Em 2015, uma jovem de 19 anos, com cabelo azul e voz urgente, surgiu no centro do pop alternativo carregando um mundo inteiro dentro de si. Badlands, álbum de estreia de Halsey, nasceu como uma paisagem sonora árida, quase sufocante, e paradoxalmente se tornou refúgio para milhares de jovens que se reconheceram nas dores da artista. Uma década depois, o disco não perdeu força: continua sendo mais do que um registro de época — um território emocional compartilhado, onde dor, identidade e pertencimento colidem.
Com sintetizadores pesados, letras confessionais e uma estética visual cuidadosamente arquitetada, Badlands não se encaixava nos moldes do pop de rádio em 2015. Ainda assim, estreou em segundo lugar na Billboard 200 e foi certificado três vezes platina. Um sucesso inegável — mas o mais impressionante é como o disco atravessou o tempo: faixas como “Ghost”, “Hurricane” e “Gasoline” permanecem tão vívidas e impactantes quanto na primeira vez em que foram ouvidas.
A força de Halsey está na construção de um universo próprio. “Castle” abre o álbum como um prelúdio cinematográfico, metáfora para a ascensão precoce à fama; “New Americana”, com toda a sua ironia geracional, coloca na mesa o retrato de jovens criados num mundo globalizado e competitivo, à base de cultura pop, redes sociais e ídolos mortos; “Control” expõe os demônios internos de forma crua, quase desconfortável; enquanto a aparente suavidade de “Drive” esconde um desencanto melancólico. Até mesmo “Colors”, que a própria artista admitiu não gostar tanto atualmente, persiste sendo uma favorita dos fãs, que acolhem a canção com a memória afetiva de um tempo que passou e já não volta mais. Não há nada inteiramente seguro ou leve em Badlands — cada faixa soa como uma tentativa de sobreviver em um território hostil.
Os críticos da época dividiram opiniões. Alguns acusaram Halsey de ser derivativa, herdeira direta de Lorde e Lana Del Rey. Outros reconheceram o álbum como uma obra conceitual coesa, quase literária. A verdade é que Badlands sempre foi as duas coisas: filho legítimo de suas influências, mas também um manifesto de singularidade. Halsey nunca se propôs a ser neutra — e é justamente nesse excesso, na estética maximalista, nas letras carregadas, na entrega visceral, que reside o magnetismo do álbum.
Dez anos depois, seu legado é incontestável. Badlands é lembrado como o trabalho mais querido da discografia da artista, aquele ao qual os fãs sempre retornam. Foi o disco que solidificou Halsey como representante de vozes marginalizadas no mainstream: uma mulher jovem, birracial, bissexual e bipolar, falando abertamente sobre identidade e fragilidade num momento em que o pop ainda relutava em encarar tais temas.
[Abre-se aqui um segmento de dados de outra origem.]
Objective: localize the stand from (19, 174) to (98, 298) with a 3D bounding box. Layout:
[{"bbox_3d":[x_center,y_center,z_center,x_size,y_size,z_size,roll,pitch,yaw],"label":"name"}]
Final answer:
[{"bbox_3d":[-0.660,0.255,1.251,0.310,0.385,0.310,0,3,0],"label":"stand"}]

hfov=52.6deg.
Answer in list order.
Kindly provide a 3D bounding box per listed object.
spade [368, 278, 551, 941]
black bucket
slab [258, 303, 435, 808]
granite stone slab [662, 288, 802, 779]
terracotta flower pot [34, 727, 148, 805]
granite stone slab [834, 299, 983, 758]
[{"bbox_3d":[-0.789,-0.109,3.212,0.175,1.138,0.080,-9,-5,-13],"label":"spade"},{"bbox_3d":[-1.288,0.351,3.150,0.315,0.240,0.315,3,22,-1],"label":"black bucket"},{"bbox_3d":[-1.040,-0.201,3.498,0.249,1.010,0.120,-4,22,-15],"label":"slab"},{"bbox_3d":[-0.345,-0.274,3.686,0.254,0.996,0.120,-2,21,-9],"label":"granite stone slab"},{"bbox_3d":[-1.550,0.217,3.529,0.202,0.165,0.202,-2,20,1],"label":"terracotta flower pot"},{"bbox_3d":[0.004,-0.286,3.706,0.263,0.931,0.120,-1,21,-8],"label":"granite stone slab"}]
Em 2025, Halsey escolhe revisitar esse território com a mesma dramaticidade que o originou. A Badlands Decade Edition resgata faixas antes relegadas à categoria de bônus, agora integradas oficialmente ao corpo do álbum. O box triplo Badlands: Anthology abre as portas para demos e versões orquestrais que expandem a mitologia do disco. Há também o lançamento de Badlands: Live From Webster Hall, registro do show de 2019 que já circulava como culto entre fãs. E, como se não bastasse, o lançamento dos clipes inéditos para “Gasoline” e “Drive” reaviva a estética distópica que marcou a era.
Tudo culmina na turnê Back to Badlands, anunciada para 2026 — um retorno ao palco de onde tudo começou, mas agora com o peso de uma década de carreira consolidada.
“Badlands é sobre um estado de espírito aterrorizante e aprisionador”, escreveu a artista nas redes sociais este ano. “Fiquei aliviada e horrorizada em saber quantos de vocês puderam se identificar. Dez anos significam dez anos que vocês conseguiram. Vocês venceram.” Há uma sinceridade desarmante nessa fala: Halsey reconhece que o disco que a projetou também foi o espelho de tantas dores coletivas.
Em retrospecto, Badlands não é apenas o retrato de uma artista em ascensão; é um álbum que encontrou sua força ao abraçar o desconforto, ao transformar alienação em pertencimento. Talvez por isso continue tão relevante hoje: porque os desertos internos sobre os quais Halsey cantou em 2015 não se evaporaram — apenas se transformaram em chão fértil para uma geração inteira.